EXERCISE OBJECTIVE: Count how many lines in the listing below contain the word "water". Reply with the number alone.

■ ■ ■ ■

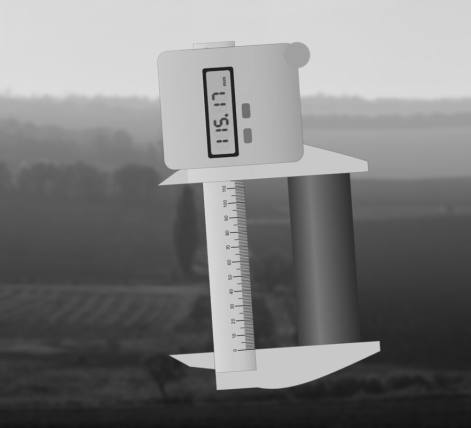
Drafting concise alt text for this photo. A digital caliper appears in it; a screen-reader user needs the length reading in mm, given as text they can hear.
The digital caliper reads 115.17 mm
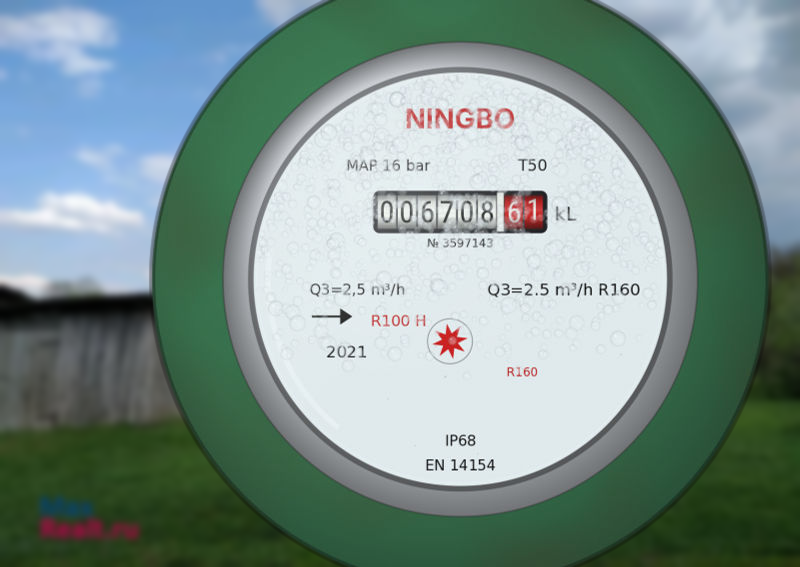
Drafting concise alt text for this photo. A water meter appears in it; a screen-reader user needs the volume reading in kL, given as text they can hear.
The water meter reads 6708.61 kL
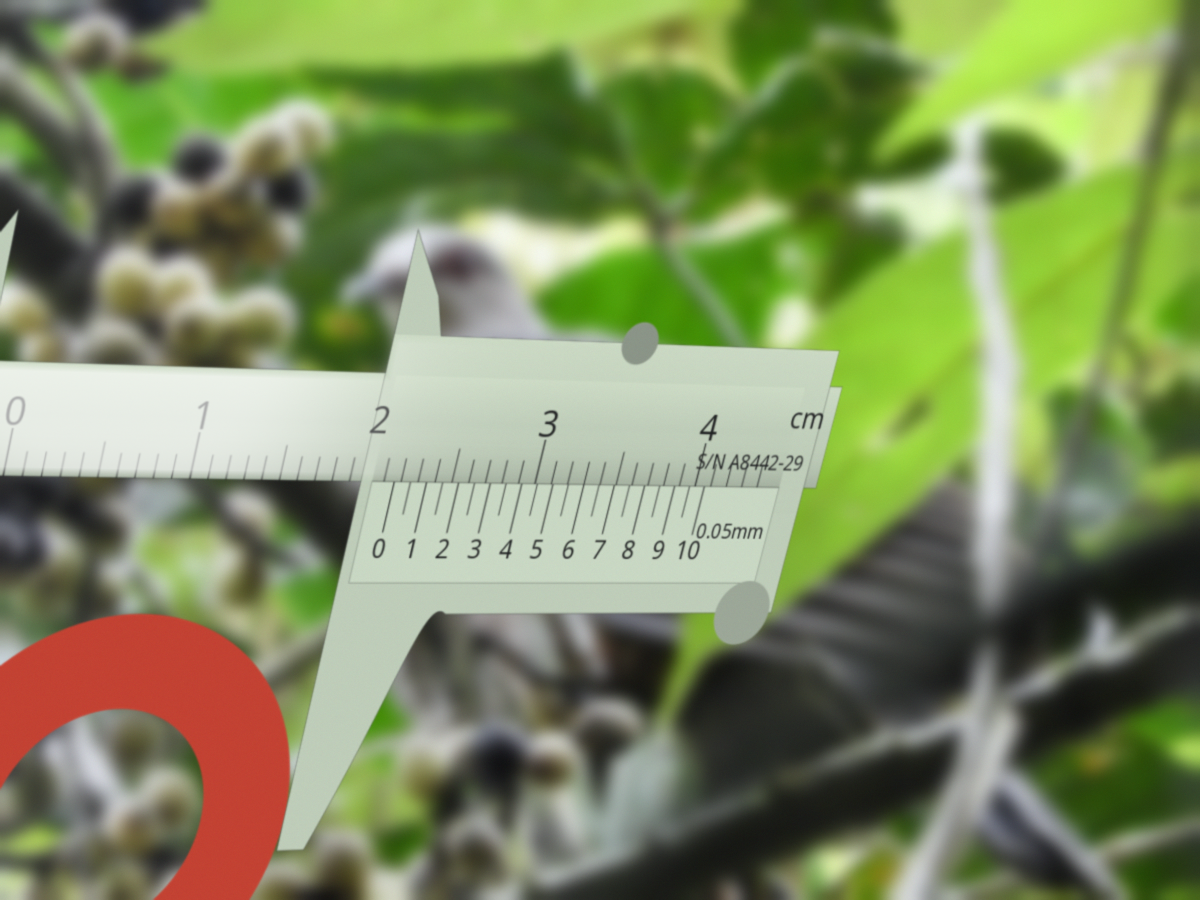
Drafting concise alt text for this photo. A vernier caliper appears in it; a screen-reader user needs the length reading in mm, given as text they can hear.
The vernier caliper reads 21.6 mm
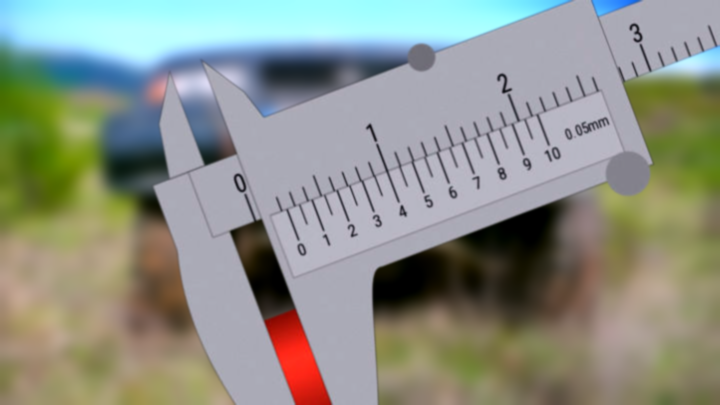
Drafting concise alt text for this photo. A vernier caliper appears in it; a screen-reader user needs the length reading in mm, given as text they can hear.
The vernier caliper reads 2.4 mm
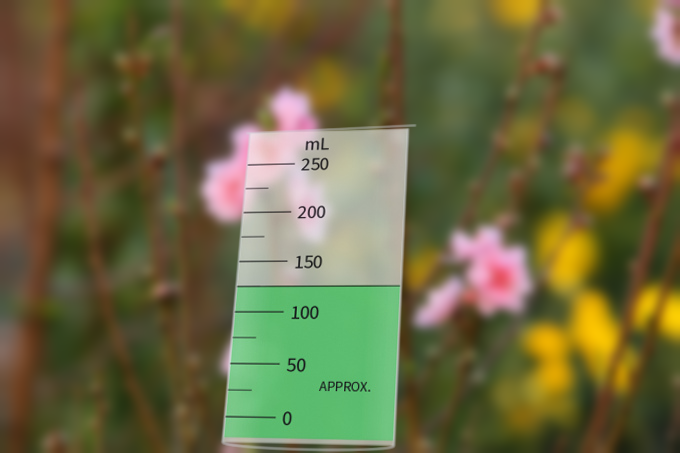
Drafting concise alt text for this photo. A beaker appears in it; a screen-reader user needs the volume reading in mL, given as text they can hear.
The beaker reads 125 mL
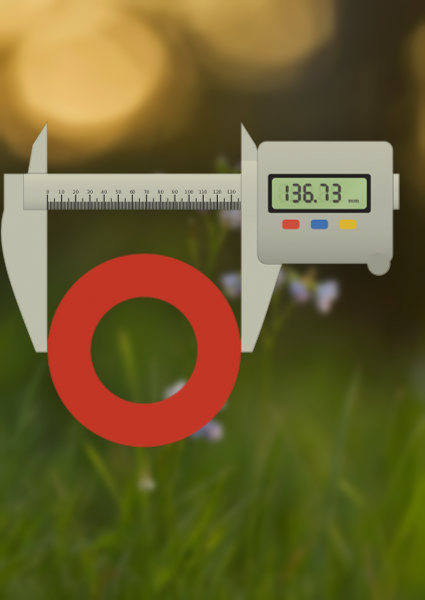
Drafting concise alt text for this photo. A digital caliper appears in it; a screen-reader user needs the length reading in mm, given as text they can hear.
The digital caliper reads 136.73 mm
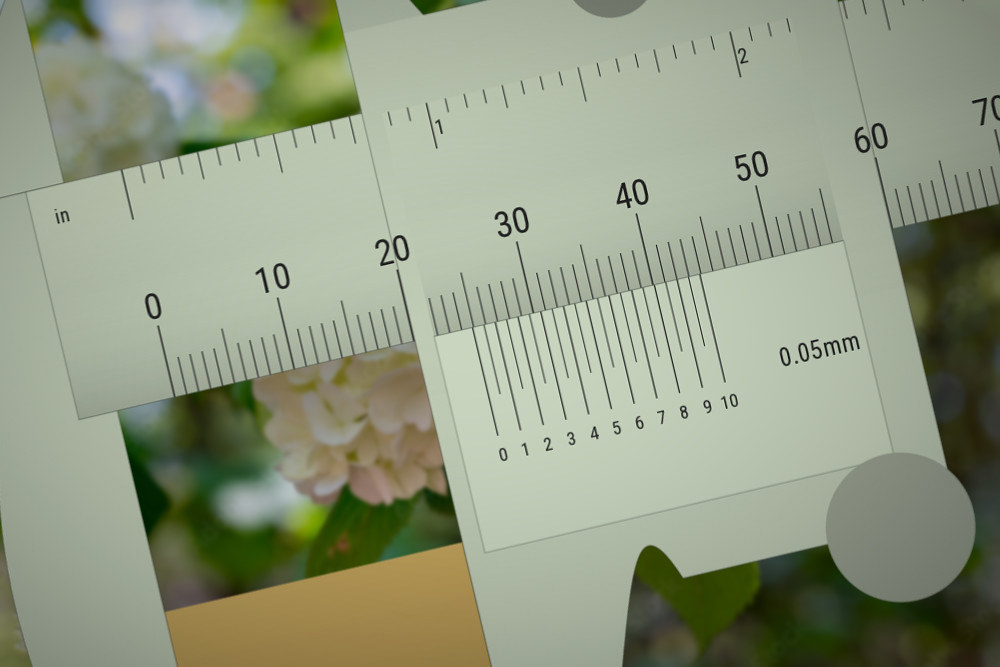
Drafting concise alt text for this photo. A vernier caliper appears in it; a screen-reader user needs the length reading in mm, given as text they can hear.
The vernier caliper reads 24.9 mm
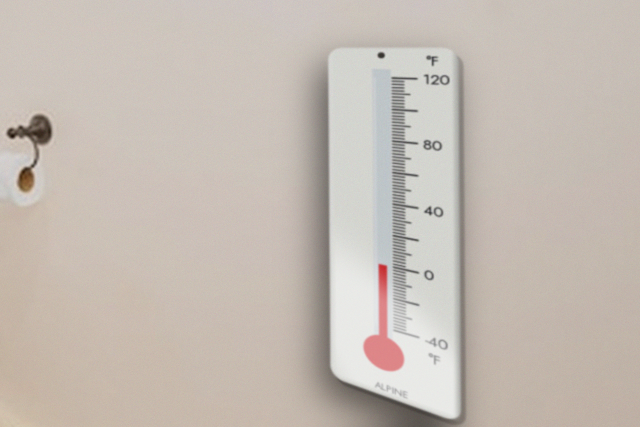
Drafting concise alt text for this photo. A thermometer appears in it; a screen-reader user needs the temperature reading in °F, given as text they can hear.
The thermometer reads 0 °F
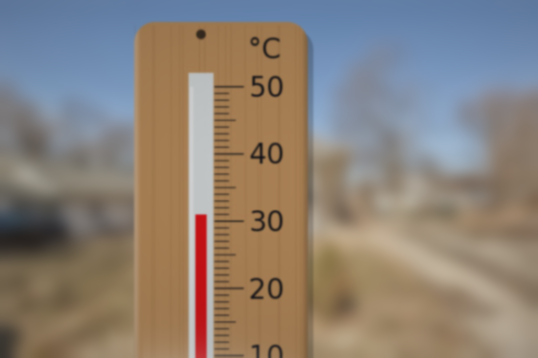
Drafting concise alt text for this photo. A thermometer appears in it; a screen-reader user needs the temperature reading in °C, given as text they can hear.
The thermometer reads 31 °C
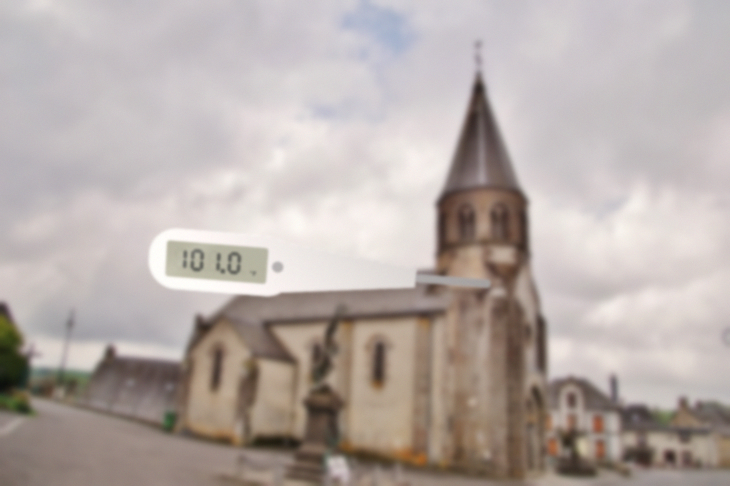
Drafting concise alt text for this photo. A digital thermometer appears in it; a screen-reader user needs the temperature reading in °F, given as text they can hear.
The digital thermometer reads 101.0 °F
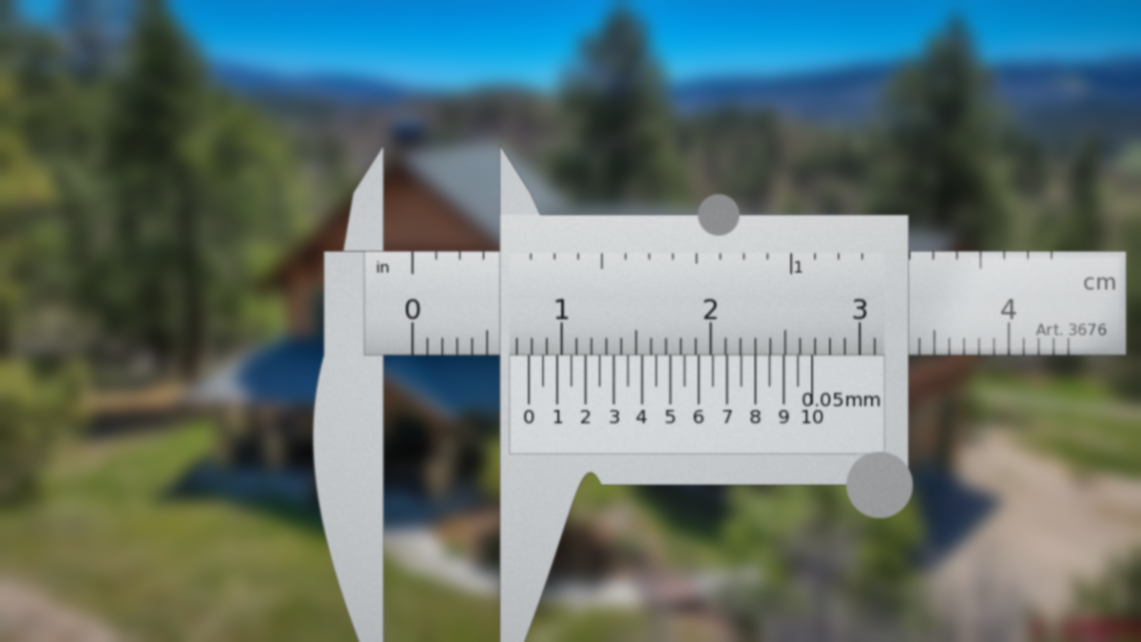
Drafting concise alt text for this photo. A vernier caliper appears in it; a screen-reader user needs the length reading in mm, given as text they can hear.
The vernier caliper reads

■ ■ ■ ■

WRITTEN RESPONSE: 2